Start of Block
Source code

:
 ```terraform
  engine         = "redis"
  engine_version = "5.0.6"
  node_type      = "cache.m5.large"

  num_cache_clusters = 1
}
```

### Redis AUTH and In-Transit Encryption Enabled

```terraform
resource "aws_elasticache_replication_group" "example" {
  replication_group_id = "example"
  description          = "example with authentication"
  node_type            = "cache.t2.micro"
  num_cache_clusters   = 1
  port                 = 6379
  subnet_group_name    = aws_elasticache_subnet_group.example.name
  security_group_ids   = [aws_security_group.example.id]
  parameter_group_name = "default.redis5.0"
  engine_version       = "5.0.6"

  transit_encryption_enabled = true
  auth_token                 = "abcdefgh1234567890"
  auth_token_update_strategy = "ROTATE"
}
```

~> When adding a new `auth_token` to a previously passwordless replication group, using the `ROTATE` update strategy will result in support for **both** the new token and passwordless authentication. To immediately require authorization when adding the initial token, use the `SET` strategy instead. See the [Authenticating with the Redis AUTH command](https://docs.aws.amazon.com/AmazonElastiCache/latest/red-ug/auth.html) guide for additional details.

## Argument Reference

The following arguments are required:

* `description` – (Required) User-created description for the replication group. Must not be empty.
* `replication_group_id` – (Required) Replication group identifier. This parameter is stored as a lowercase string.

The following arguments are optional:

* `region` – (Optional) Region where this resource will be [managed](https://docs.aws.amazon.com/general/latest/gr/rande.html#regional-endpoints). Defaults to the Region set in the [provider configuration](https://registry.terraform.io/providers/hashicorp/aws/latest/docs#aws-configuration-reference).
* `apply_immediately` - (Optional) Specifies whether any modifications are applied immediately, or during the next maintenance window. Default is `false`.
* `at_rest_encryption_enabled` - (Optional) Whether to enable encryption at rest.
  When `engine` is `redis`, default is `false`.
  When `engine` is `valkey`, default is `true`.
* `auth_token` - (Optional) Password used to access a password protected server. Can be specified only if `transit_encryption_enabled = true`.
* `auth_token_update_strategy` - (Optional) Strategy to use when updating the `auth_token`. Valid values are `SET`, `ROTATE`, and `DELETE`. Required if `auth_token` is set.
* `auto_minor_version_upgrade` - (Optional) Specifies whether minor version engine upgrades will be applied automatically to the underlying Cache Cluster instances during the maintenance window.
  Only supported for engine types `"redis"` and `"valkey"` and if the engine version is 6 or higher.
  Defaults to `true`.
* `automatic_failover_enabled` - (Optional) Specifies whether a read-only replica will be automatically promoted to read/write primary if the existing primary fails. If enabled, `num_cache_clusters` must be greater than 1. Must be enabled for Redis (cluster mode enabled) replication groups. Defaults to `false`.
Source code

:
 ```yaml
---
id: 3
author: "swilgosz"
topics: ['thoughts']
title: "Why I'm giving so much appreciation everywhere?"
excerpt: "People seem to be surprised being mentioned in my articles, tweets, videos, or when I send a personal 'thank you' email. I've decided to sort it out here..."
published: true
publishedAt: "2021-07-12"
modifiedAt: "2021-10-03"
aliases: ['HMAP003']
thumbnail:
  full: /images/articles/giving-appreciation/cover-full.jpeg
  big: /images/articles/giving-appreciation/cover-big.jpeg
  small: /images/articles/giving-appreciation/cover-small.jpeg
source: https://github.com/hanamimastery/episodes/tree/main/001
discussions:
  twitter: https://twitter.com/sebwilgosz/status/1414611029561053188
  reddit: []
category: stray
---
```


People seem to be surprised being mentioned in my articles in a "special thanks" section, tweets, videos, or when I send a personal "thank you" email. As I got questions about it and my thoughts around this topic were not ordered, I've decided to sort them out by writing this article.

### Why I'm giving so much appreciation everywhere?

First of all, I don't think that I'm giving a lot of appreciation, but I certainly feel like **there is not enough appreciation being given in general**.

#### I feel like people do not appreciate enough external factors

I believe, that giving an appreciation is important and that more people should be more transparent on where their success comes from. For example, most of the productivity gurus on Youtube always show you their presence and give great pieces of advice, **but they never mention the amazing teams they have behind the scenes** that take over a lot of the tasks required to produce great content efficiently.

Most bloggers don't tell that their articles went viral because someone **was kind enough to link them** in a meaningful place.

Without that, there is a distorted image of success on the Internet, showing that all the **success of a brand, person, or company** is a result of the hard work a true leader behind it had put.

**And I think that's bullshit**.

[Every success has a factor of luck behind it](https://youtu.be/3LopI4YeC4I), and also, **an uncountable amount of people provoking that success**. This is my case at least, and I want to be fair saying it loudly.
End of Block
- **WHAT YOU WILL DO**:
Produce the entries above once more, identical in every detail.

- **REPLY**:
Source code

:
 ```terraform
  engine         = "redis"
  engine_version = "5.0.6"
  node_type      = "cache.m5.large"

  num_cache_clusters = 1
}
```

### Redis AUTH and In-Transit Encryption Enabled

```terraform
resource "aws_elasticache_replication_group" "example" {
  replication_group_id = "example"
  description          = "example with authentication"
  node_type            = "cache.t2.micro"
  num_cache_clusters   = 1
  port                 = 6379
  subnet_group_name    = aws_elasticache_subnet_group.example.name
  security_group_ids   = [aws_security_group.example.id]
  parameter_group_name = "default.redis5.0"
  engine_version       = "5.0.6"

  transit_encryption_enabled = true
  auth_token                 = "abcdefgh1234567890"
  auth_token_update_strategy = "ROTATE"
}
```

~> When adding a new `auth_token` to a previously passwordless replication group, using the `ROTATE` update strategy will result in support for **both** the new token and passwordless authentication. To immediately require authorization when adding the initial token, use the `SET` strategy instead. See the [Authenticating with the Redis AUTH command](https://docs.aws.amazon.com/AmazonElastiCache/latest/red-ug/auth.html) guide for additional details.

## Argument Reference

The following arguments are required:

* `description` – (Required) User-created description for the replication group. Must not be empty.
* `replication_group_id` – (Required) Replication group identifier. This parameter is stored as a lowercase string.

The following arguments are optional:

* `region` – (Optional) Region where this resource will be [managed](https://docs.aws.amazon.com/general/latest/gr/rande.html#regional-endpoints). Defaults to the Region set in the [provider configuration](https://registry.terraform.io/providers/hashicorp/aws/latest/docs#aws-configuration-reference).
* `apply_immediately` - (Optional) Specifies whether any modifications are applied immediately, or during the next maintenance window. Default is `false`.
* `at_rest_encryption_enabled` - (Optional) Whether to enable encryption at rest.
  When `engine` is `redis`, default is `false`.
  When `engine` is `valkey`, default is `true`.
* `auth_token` - (Optional) Password used to access a password protected server. Can be specified only if `transit_encryption_enabled = true`.
* `auth_token_update_strategy` - (Optional) Strategy to use when updating the `auth_token`. Valid values are `SET`, `ROTATE`, and `DELETE`. Required if `auth_token` is set.
* `auto_minor_version_upgrade` - (Optional) Specifies whether minor version engine upgrades will be applied automatically to the underlying Cache Cluster instances during the maintenance window.
  Only supported for engine types `"redis"` and `"valkey"` and if the engine version is 6 or higher.
  Defaults to `true`.
* `automatic_failover_enabled` - (Optional) Specifies whether a read-only replica will be automatically promoted to read/write primary if the existing primary fails. If enabled, `num_cache_clusters` must be greater than 1. Must be enabled for Redis (cluster mode enabled) replication groups. Defaults to `false`.
Source code

:
 ```yaml
---
id: 3
author: "swilgosz"
topics: ['thoughts']
title: "Why I'm giving so much appreciation everywhere?"
excerpt: "People seem to be surprised being mentioned in my articles, tweets, videos, or when I send a personal 'thank you' email. I've decided to sort it out here..."
published: true
publishedAt: "2021-07-12"
modifiedAt: "2021-10-03"
aliases: ['HMAP003']
thumbnail:
  full: /images/articles/giving-appreciation/cover-full.jpeg
  big: /images/articles/giving-appreciation/cover-big.jpeg
  small: /images/articles/giving-appreciation/cover-small.jpeg
source: https://github.com/hanamimastery/episodes/tree/main/001
discussions:
  twitter: https://twitter.com/sebwilgosz/status/1414611029561053188
  reddit: []
category: stray
---
```


People seem to be surprised being mentioned in my articles in a "special thanks" section, tweets, videos, or when I send a personal "thank you" email. As I got questions about it and my thoughts around this topic were not ordered, I've decided to sort them out by writing this article.

### Why I'm giving so much appreciation everywhere?

First of all, I don't think that I'm giving a lot of appreciation, but I certainly feel like **there is not enough appreciation being given in general**.

#### I feel like people do not appreciate enough external factors

I believe, that giving an appreciation is important and that more people should be more transparent on where their success comes from. For example, most of the productivity gurus on Youtube always show you their presence and give great pieces of advice, **but they never mention the amazing teams they have behind the scenes** that take over a lot of the tasks required to produce great content efficiently.

Most bloggers don't tell that their articles went viral because someone **was kind enough to link them** in a meaningful place.

Without that, there is a distorted image of success on the Internet, showing that all the **success of a brand, person, or company** is a result of the hard work a true leader behind it had put.

**And I think that's bullshit**.

[Every success has a factor of luck behind it](https://youtu.be/3LopI4YeC4I), and also, **an uncountable amount of people provoking that success**. This is my case at least, and I want to be fair saying it loudly.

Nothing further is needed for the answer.